▸ **Assignment**: Within the material below, find each line bearing the word "Latvijā" and present it.

▸ **Extracted entries**:
━━━━━━━━━━

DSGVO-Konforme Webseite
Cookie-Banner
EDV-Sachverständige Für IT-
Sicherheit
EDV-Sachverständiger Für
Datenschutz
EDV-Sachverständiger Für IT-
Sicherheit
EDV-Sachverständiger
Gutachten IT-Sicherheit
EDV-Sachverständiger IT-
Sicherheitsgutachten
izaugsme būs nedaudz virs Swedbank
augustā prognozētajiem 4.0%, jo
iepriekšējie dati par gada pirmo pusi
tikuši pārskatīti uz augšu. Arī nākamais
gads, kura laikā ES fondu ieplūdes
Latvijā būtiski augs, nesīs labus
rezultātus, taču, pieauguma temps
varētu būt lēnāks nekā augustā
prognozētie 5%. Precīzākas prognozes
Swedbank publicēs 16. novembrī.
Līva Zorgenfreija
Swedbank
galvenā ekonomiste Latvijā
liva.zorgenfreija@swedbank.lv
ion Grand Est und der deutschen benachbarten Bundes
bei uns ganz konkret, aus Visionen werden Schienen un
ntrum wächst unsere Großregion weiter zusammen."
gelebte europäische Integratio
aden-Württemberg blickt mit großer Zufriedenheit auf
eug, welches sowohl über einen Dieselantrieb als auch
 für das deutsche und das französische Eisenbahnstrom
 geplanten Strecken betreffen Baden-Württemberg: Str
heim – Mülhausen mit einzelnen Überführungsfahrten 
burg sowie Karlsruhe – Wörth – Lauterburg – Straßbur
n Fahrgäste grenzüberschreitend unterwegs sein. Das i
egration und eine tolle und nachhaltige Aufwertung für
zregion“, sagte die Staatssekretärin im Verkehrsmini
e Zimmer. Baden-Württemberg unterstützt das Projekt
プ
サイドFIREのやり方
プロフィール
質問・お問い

━━━━━━━━━━

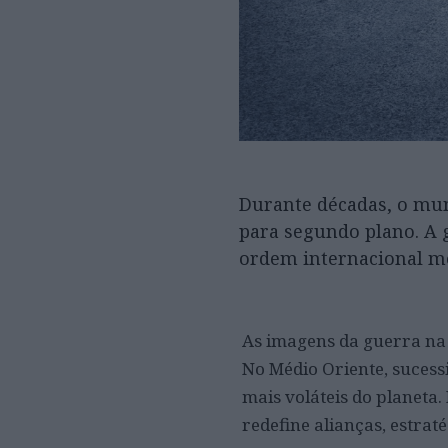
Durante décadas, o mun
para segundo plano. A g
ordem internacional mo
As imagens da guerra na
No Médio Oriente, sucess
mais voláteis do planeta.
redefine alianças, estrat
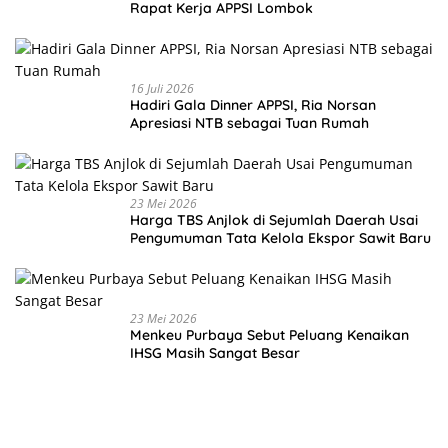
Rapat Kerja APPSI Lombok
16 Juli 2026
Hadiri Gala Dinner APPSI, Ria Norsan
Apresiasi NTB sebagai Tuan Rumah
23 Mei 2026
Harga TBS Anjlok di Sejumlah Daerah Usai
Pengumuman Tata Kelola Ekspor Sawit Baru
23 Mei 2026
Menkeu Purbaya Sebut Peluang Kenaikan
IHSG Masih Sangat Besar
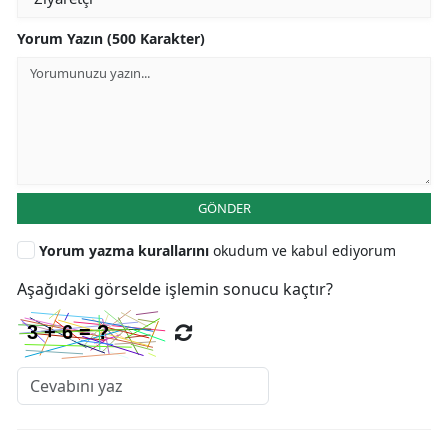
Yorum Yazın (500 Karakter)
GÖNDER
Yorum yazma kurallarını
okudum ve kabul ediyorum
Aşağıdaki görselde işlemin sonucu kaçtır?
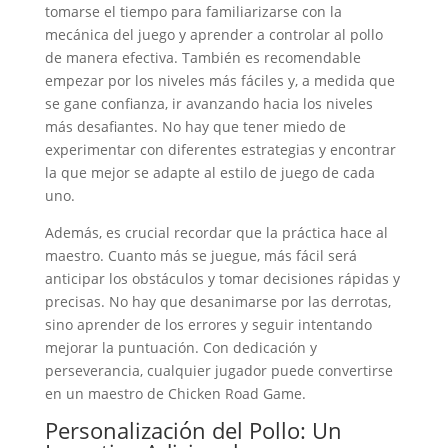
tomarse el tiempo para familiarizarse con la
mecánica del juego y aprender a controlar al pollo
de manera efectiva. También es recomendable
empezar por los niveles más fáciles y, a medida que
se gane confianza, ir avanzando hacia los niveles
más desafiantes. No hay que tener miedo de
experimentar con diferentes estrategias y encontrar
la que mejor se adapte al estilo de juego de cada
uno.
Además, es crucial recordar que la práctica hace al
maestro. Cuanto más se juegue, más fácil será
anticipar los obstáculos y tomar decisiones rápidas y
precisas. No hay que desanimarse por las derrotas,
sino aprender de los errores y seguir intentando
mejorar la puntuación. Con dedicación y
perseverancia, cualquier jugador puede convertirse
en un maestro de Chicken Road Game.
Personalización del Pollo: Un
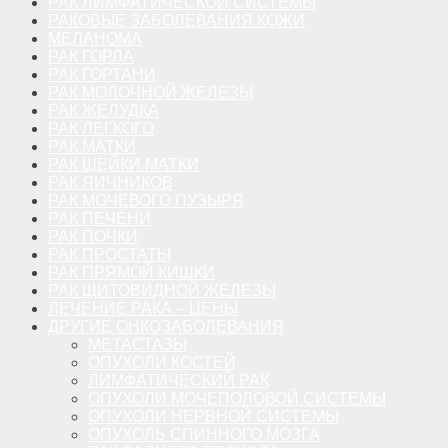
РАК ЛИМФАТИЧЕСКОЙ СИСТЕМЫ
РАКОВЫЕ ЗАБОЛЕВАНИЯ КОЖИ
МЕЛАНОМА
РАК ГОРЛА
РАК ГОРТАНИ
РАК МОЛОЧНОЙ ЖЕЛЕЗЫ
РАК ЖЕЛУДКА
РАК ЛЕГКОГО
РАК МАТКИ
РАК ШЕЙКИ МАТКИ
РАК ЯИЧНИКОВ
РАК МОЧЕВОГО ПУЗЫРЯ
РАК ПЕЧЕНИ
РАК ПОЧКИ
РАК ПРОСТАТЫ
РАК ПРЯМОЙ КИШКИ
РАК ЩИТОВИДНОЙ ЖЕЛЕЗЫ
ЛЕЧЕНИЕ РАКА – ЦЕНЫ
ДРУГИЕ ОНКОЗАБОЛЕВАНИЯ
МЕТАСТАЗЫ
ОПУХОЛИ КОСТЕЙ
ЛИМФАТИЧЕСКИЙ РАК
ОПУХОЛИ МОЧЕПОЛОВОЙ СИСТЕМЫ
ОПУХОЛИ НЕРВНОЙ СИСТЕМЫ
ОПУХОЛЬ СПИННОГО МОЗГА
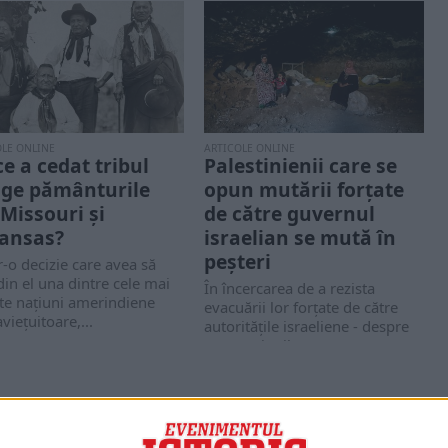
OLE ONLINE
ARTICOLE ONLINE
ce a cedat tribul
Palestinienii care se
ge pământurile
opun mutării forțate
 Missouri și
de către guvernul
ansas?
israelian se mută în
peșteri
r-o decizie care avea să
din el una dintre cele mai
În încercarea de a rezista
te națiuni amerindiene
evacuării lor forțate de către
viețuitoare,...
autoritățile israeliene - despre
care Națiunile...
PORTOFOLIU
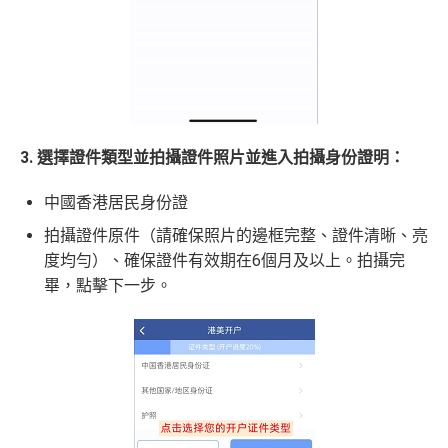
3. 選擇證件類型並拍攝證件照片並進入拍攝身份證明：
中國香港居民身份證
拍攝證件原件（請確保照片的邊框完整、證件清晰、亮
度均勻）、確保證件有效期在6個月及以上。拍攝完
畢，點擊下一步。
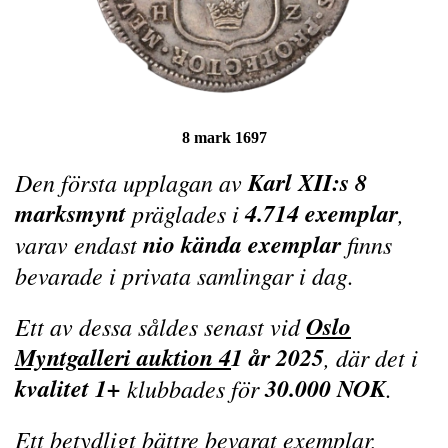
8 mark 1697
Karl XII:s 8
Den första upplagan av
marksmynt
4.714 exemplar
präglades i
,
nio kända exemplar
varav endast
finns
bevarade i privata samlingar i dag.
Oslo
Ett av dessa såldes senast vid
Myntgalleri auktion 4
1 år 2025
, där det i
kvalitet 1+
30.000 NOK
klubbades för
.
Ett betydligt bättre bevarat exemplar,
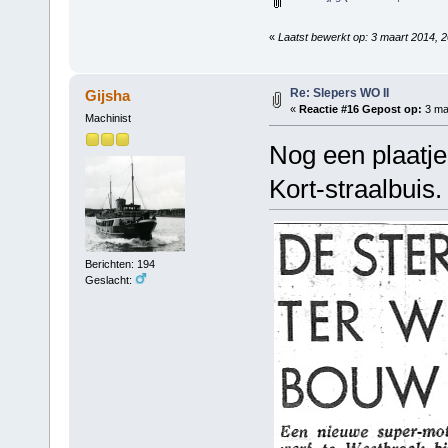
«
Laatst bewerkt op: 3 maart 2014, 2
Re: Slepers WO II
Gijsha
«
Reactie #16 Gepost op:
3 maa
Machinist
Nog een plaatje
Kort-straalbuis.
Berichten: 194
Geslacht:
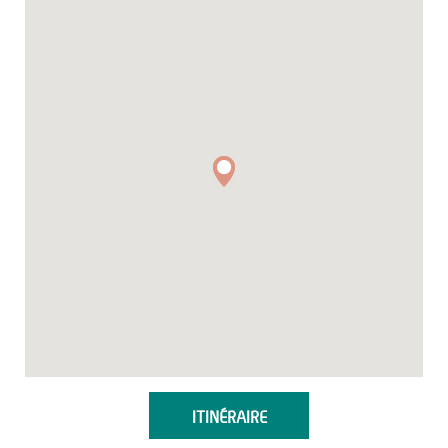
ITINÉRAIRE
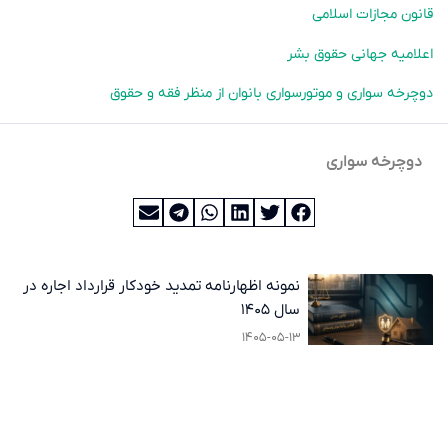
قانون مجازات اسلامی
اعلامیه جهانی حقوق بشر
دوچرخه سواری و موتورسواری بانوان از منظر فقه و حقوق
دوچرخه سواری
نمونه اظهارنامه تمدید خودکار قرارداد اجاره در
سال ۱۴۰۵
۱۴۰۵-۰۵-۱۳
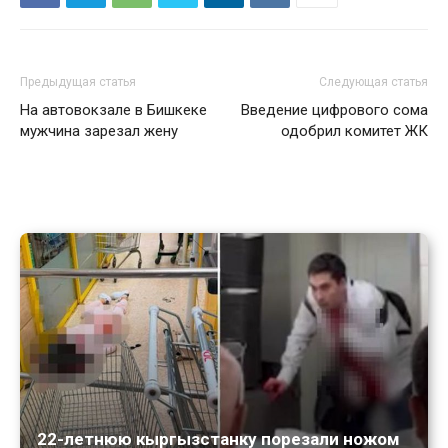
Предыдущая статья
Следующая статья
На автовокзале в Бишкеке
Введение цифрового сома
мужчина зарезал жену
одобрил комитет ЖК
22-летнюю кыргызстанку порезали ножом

━━━━━━━━━━

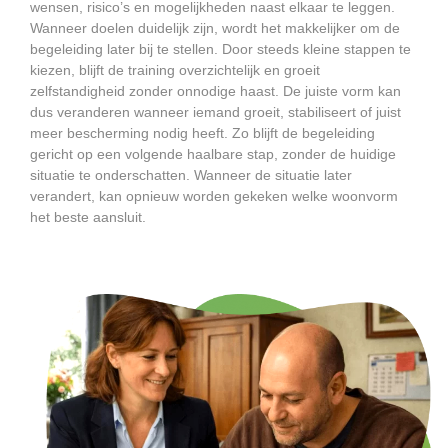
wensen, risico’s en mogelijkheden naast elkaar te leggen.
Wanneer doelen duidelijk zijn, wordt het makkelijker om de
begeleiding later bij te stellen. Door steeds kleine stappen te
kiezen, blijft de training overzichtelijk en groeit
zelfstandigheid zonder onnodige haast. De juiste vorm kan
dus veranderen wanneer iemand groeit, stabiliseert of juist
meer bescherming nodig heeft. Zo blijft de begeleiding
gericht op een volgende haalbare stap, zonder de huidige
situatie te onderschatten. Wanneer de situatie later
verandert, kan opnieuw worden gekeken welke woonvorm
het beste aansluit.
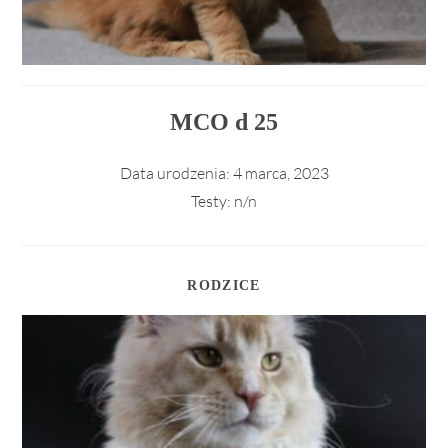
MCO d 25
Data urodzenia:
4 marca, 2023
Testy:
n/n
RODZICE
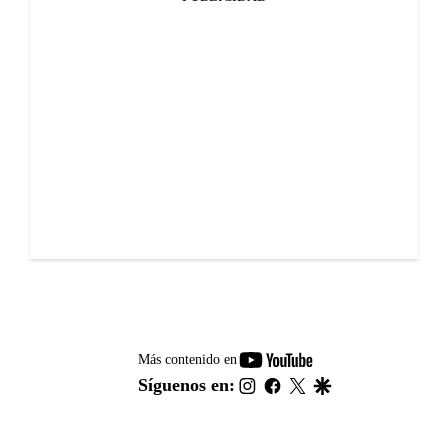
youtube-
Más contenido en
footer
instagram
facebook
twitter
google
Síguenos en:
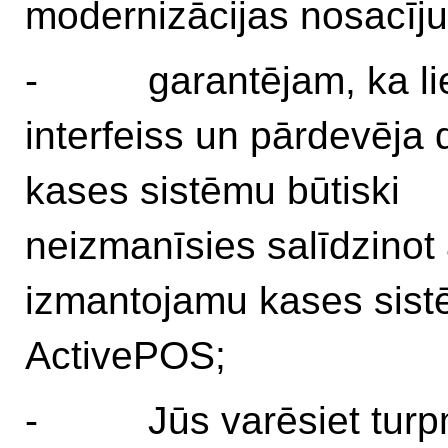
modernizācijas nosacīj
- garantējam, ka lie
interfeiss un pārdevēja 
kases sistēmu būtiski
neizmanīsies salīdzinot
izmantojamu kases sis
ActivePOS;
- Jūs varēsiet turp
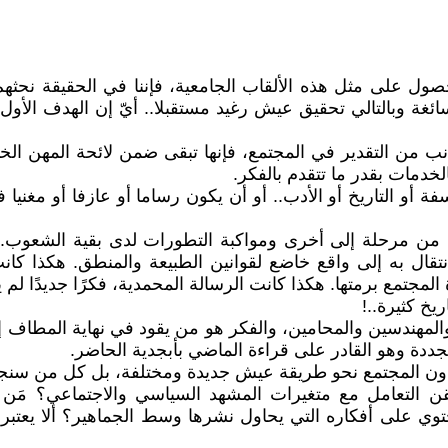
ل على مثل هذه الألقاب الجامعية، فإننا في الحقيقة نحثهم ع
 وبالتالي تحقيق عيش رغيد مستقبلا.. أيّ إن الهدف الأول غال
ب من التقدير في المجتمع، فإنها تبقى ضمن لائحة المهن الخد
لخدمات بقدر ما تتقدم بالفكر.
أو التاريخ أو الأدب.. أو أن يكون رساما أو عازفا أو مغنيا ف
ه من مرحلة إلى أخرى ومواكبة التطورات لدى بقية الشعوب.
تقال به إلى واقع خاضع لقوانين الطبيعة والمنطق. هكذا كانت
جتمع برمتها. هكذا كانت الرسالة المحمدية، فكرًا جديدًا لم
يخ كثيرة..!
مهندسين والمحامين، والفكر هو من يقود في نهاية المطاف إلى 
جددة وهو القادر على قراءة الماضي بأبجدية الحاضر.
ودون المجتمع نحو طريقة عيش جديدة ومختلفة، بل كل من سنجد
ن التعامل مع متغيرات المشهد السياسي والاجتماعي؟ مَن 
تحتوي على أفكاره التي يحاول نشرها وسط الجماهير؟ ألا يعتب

━━━━━━━━━━

▸ **Exercise output**:
Latvijā būtiski augs, nesīs labus
galvenā ekonomiste Latvijā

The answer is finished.